### Data ###
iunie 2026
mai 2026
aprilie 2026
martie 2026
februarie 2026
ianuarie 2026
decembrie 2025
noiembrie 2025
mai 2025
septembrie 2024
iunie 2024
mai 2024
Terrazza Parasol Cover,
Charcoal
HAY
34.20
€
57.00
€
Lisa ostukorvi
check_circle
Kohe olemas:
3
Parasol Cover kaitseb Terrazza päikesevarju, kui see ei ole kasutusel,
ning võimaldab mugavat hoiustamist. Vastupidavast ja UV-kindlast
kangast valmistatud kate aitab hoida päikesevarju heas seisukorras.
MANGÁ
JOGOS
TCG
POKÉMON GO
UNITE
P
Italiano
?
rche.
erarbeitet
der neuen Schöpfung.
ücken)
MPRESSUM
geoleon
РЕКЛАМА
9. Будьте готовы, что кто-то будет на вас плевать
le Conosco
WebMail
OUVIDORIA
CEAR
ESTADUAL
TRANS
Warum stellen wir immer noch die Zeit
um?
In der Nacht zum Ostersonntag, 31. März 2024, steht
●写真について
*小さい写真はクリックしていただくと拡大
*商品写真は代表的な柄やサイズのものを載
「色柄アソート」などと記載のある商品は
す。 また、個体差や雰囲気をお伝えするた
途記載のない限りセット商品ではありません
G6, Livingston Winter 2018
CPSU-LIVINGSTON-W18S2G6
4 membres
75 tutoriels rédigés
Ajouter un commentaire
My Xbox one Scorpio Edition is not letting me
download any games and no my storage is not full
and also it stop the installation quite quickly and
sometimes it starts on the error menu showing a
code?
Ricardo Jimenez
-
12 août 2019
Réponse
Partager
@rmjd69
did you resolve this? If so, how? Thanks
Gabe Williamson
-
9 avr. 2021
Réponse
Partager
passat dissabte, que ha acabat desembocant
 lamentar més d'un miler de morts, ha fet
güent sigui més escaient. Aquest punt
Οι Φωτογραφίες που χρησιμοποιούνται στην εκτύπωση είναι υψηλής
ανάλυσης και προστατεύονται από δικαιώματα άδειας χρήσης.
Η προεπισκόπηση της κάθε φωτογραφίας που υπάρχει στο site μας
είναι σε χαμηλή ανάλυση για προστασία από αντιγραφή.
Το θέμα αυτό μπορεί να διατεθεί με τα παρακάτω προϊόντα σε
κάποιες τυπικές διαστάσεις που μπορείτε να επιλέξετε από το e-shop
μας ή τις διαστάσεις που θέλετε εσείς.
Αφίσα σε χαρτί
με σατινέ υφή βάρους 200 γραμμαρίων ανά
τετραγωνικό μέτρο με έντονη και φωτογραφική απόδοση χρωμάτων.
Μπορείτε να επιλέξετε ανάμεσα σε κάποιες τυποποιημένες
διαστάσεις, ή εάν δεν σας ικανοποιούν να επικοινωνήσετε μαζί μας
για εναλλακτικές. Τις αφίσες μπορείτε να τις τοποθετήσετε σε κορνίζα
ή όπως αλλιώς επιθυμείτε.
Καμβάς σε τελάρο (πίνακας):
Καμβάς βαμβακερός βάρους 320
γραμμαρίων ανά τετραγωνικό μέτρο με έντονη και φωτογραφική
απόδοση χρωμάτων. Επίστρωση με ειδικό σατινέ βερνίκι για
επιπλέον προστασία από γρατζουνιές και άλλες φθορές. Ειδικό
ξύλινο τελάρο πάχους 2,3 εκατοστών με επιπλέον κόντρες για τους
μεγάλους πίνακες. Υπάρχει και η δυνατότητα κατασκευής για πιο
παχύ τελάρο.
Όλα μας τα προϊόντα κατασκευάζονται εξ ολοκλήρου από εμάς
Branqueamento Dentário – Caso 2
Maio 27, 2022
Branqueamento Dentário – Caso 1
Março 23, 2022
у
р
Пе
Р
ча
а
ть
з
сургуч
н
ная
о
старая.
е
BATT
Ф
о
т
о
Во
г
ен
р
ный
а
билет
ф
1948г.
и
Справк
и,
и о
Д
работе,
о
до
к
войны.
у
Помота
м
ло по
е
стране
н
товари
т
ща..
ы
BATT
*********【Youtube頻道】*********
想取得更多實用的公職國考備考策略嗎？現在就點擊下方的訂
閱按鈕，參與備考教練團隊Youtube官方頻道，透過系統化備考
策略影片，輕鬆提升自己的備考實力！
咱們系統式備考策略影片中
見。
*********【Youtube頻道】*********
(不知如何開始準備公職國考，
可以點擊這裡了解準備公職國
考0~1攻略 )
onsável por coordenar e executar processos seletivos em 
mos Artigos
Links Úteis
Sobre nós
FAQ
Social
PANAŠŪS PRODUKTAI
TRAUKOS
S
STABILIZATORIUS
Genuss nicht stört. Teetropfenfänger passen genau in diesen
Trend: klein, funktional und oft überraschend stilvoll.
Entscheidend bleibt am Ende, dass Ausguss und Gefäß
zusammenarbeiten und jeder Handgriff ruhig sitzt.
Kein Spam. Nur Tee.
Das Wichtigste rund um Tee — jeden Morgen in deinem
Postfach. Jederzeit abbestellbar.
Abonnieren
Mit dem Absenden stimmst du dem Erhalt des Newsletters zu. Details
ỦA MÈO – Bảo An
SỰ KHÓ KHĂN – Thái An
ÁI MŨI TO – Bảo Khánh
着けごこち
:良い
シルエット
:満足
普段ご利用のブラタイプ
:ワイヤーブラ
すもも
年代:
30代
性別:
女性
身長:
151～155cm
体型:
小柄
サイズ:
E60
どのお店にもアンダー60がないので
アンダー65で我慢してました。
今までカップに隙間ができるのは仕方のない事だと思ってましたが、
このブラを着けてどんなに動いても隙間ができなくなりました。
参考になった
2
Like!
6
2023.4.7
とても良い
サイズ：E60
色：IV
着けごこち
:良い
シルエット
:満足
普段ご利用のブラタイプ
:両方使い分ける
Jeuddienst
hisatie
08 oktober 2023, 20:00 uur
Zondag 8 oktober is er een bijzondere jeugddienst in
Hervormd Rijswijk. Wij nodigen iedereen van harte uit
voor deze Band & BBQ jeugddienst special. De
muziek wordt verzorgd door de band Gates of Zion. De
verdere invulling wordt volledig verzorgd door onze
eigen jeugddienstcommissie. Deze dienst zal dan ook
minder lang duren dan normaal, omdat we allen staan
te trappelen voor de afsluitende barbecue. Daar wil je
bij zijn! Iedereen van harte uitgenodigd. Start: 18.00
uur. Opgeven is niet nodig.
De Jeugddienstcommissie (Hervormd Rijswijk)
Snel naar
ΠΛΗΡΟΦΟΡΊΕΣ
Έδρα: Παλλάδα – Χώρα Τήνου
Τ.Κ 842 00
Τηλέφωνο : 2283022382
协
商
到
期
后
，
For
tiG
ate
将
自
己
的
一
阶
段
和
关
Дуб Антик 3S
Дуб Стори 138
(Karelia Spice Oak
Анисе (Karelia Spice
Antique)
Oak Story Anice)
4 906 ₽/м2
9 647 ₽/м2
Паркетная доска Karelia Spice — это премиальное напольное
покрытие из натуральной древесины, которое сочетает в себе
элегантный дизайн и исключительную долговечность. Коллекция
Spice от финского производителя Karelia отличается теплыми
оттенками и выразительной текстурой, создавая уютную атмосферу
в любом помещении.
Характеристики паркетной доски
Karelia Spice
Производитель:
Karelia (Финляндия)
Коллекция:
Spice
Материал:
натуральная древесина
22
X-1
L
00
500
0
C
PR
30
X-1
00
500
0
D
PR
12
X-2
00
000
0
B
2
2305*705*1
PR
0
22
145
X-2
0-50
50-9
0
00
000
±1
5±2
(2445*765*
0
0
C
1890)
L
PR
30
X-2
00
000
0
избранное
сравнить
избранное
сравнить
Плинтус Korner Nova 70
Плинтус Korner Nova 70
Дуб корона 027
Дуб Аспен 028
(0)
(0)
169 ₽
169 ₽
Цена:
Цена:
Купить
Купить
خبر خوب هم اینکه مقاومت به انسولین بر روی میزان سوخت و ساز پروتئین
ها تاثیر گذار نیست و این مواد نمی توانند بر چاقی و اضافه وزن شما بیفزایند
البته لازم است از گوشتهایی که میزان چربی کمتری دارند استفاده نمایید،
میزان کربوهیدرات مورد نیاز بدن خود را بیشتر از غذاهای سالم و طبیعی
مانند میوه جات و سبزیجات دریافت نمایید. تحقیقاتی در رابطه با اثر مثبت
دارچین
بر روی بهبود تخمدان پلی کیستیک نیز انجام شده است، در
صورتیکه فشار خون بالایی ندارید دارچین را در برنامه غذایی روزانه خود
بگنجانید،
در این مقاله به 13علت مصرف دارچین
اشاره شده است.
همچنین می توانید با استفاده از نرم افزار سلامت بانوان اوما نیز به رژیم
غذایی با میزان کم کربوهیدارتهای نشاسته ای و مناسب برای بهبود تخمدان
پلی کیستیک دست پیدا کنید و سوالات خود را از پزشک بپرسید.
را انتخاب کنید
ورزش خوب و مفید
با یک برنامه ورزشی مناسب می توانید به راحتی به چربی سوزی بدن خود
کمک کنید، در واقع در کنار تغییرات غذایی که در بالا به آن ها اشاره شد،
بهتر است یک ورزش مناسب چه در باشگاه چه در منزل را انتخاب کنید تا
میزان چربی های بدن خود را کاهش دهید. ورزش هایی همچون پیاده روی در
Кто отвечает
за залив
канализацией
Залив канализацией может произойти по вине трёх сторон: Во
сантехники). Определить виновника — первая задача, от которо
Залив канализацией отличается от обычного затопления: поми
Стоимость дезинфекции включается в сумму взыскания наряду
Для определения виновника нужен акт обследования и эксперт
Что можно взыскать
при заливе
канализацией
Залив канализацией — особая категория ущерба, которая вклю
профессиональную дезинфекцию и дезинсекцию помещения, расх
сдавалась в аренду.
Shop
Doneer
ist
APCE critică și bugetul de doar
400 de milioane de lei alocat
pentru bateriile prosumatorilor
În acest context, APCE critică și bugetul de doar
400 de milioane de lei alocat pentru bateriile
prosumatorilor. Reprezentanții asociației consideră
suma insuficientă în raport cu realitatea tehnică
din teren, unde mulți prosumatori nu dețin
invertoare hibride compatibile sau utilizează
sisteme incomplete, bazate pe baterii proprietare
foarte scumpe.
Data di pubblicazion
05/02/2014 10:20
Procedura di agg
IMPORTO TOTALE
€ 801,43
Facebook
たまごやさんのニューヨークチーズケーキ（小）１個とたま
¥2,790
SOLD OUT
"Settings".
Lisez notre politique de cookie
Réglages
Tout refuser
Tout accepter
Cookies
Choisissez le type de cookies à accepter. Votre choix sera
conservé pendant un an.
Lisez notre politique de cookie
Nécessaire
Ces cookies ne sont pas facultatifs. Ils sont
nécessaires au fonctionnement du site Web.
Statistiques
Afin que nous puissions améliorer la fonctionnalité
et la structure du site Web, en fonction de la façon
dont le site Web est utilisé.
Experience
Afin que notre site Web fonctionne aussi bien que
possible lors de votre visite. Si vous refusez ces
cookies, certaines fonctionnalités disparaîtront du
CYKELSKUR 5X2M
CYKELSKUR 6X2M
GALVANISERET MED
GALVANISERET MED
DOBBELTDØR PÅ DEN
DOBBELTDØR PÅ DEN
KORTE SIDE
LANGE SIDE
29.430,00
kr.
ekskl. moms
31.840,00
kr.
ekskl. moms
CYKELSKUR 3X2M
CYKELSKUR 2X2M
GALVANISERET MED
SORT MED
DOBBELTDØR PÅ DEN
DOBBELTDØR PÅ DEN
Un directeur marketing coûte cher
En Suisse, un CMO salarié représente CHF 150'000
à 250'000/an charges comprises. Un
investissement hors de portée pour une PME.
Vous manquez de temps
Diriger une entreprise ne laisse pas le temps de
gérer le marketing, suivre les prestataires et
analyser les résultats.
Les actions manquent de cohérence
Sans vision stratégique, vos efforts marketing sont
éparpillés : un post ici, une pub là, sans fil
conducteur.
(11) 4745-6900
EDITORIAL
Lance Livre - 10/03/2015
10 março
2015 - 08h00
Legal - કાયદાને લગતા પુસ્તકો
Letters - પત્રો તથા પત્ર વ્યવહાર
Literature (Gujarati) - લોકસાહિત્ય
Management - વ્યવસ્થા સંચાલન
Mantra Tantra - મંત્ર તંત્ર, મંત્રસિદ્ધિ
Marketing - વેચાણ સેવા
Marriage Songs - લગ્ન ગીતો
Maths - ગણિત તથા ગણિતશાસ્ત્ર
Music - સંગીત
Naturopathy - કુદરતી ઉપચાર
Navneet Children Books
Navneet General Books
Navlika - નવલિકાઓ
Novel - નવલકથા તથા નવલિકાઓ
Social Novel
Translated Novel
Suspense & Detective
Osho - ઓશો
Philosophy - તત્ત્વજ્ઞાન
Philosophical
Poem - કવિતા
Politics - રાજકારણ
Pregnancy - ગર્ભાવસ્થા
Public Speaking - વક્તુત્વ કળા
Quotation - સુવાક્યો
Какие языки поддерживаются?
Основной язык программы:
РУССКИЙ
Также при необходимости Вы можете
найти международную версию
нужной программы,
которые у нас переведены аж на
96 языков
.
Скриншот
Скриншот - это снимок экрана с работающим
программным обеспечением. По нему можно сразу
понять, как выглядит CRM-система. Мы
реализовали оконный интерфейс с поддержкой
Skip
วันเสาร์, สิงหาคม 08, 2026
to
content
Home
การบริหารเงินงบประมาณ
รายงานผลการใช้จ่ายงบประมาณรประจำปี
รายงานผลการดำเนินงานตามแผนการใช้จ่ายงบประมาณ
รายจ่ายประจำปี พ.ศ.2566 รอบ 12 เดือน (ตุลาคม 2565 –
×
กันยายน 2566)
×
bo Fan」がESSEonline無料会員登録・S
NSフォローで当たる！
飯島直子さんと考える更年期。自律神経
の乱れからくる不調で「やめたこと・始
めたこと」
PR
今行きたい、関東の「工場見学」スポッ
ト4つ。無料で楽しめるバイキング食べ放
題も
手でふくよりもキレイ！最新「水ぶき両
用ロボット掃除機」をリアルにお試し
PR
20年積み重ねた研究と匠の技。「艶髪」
###
▶ **What to do**: Rewrite the rows from the first one through the line containing "Η προεπισκόπηση της", changing every "Réponse" to "Répondre" and leaving everything else as it is.

▶ **Expected answer**:
iunie 2026
mai 2026
aprilie 2026
martie 2026
februarie 2026
ianuarie 2026
decembrie 2025
noiembrie 2025
mai 2025
septembrie 2024
iunie 2024
mai 2024
Terrazza Parasol Cover,
Charcoal
HAY
34.20
€
57.00
€
Lisa ostukorvi
check_circle
Kohe olemas:
3
Parasol Cover kaitseb Terrazza päikesevarju, kui see ei ole kasutusel,
ning võimaldab mugavat hoiustamist. Vastupidavast ja UV-kindlast
kangast valmistatud kate aitab hoida päikesevarju heas seisukorras.
MANGÁ
JOGOS
TCG
POKÉMON GO
UNITE
P
Italiano
?
rche.
erarbeitet
der neuen Schöpfung.
ücken)
MPRESSUM
geoleon
РЕКЛАМА
9. Будьте готовы, что кто-то будет на вас плевать
le Conosco
WebMail
OUVIDORIA
CEAR
ESTADUAL
TRANS
Warum stellen wir immer noch die Zeit
um?
In der Nacht zum Ostersonntag, 31. März 2024, steht
●写真について
*小さい写真はクリックしていただくと拡大
*商品写真は代表的な柄やサイズのものを載
「色柄アソート」などと記載のある商品は
す。 また、個体差や雰囲気をお伝えするた
途記載のない限りセット商品ではありません
G6, Livingston Winter 2018
CPSU-LIVINGSTON-W18S2G6
4 membres
75 tutoriels rédigés
Ajouter un commentaire
My Xbox one Scorpio Edition is not letting me
download any games and no my storage is not full
and also it stop the installation quite quickly and
sometimes it starts on the error menu showing a
code?
Ricardo Jimenez
-
12 août 2019
Répondre
Partager
@rmjd69
did you resolve this? If so, how? Thanks
Gabe Williamson
-
9 avr. 2021
Répondre
Partager
passat dissabte, que ha acabat desembocant
 lamentar més d'un miler de morts, ha fet
güent sigui més escaient. Aquest punt
Οι Φωτογραφίες που χρησιμοποιούνται στην εκτύπωση είναι υψηλής
ανάλυσης και προστατεύονται από δικαιώματα άδειας χρήσης.
Η προεπισκόπηση της κάθε φωτογραφίας που υπάρχει στο site μας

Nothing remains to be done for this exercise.